El tratamiento sonoro y musical es muy llamativo. Los sonidos son tan musicales como la música propiamente dicha (ambos aspectos estuvieron en las manos del mismo sonidista-compositor, Daniel Yafalián). Desde los créditos, entramos en ese paisaje sonoro dominado por los zureos de las palomas, sus pisadas sobre el techo de chapa, a veces todo eso muy reverberado, y sumado eventualmente al chirrido de las cigarras, o a la música, que tiende a un criterio de manchas ligetianas de distintas densidades y grados de tensión.
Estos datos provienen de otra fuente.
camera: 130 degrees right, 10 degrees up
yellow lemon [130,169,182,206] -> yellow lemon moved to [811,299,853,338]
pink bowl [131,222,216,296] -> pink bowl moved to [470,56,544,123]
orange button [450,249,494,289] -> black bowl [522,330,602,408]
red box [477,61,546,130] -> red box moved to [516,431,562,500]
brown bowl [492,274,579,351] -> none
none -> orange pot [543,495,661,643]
Ese tratamiento sonoro suma a conformar una sensación global medio onírica, desarraigada, que tiene también su correspondencia en lo visual.
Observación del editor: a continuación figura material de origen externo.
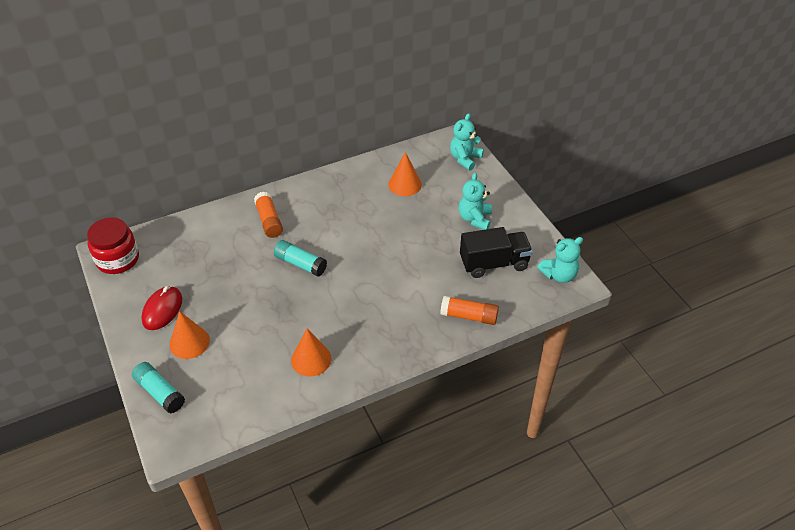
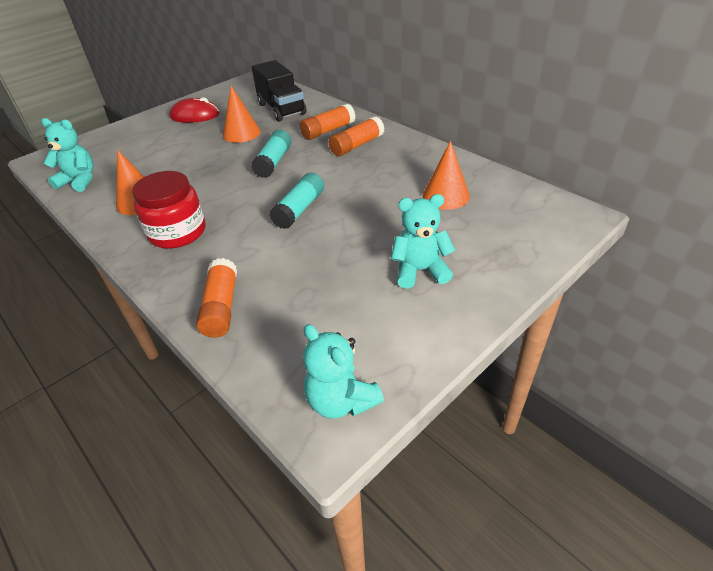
camera: 75 degrees right, 5 degrees down
red jar [87,217,139,274] -> red jar moved to [132,171,206,249]
turquoise glue stick [132,362,185,414] -> turquoise glue stick moved to [270,173,324,229]
orange cone [170,311,210,359] -> orange cone moved to [223,86,261,143]
turquoise teddy bear [450,114,484,171] -> turquoise teddy bear moved to [41,118,94,192]
black truck [460,227,533,278] -> black truck moved to [252,60,306,122]
none -> orange glue stick [329,116,384,156]

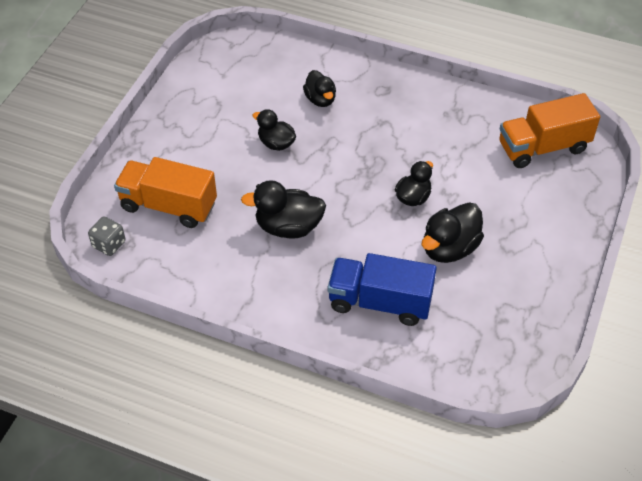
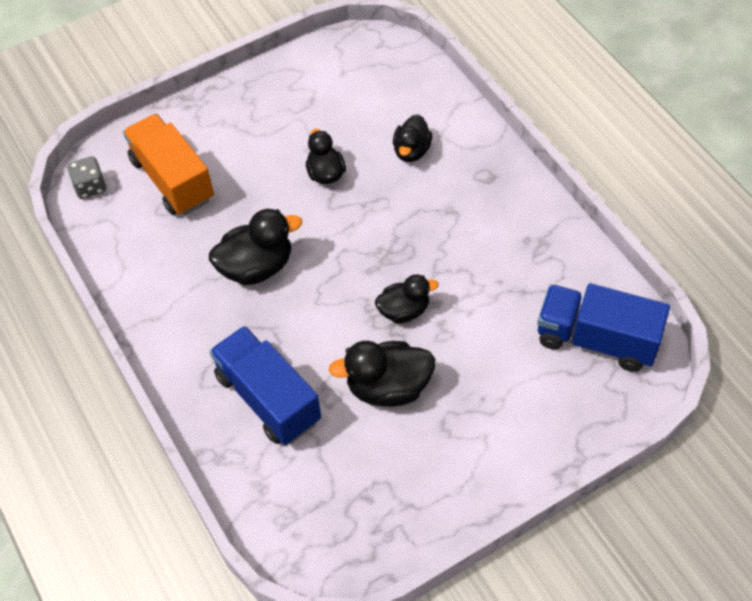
camera: 40 degrees right, 5 degrees up
black duck [241,180,326,239] -> black duck turned 120 degrees clockwise [209,209,302,285]
orange truck [499,93,600,168] -> blue truck [537,283,670,372]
Predominan los planos muy cercanos con el foco corto, que hace que desplazamientos de la cámara de algunas decenas de centímetros a veces tengan el efecto de un extenso travelling. Es muy bonito ver de bien cerca las cabezas de las palomas mensajeras, la textura de su plumaje, la forma acorazonada de la cera blancuzca sobre el pico, los ojos con círculos coloridos concéntricos. Hay bellas imágenes del palomar en la hora mágica, el gris plúmbeo de las aves combinándose con el dorado crepuscular. Hay revuelos por el cielo y un extenso seguimiento de una paloma volando más allá de unas torres de transmisión eléctrica. Hay un plano extrañísimo, con un teleobjetivo acentuado, en que el habitual fondo borroso no aparece contra un plano cercano en foco de los personajes, sino que están relativamente apartados, en plano entero, y es casi como si estuvieran frente a un panel impresionista.
La anécdota termina siendo, en este contexto, el mero basamento estructural para una película que –en los términos de una vieja polémica cinematográfica– está más para la poesía que para la prosa. Es una película para vivir su clima especial, la trama de motivos visuales, sonoros y conceptuales, y los posibles lazos entre aspectos que corren casi en paralelo, como la línea de crecimiento queer y la historia familiar del palomar.
Siempre vuelven. 91 minutos. En Cinemateca, Life 21, Alfabeta.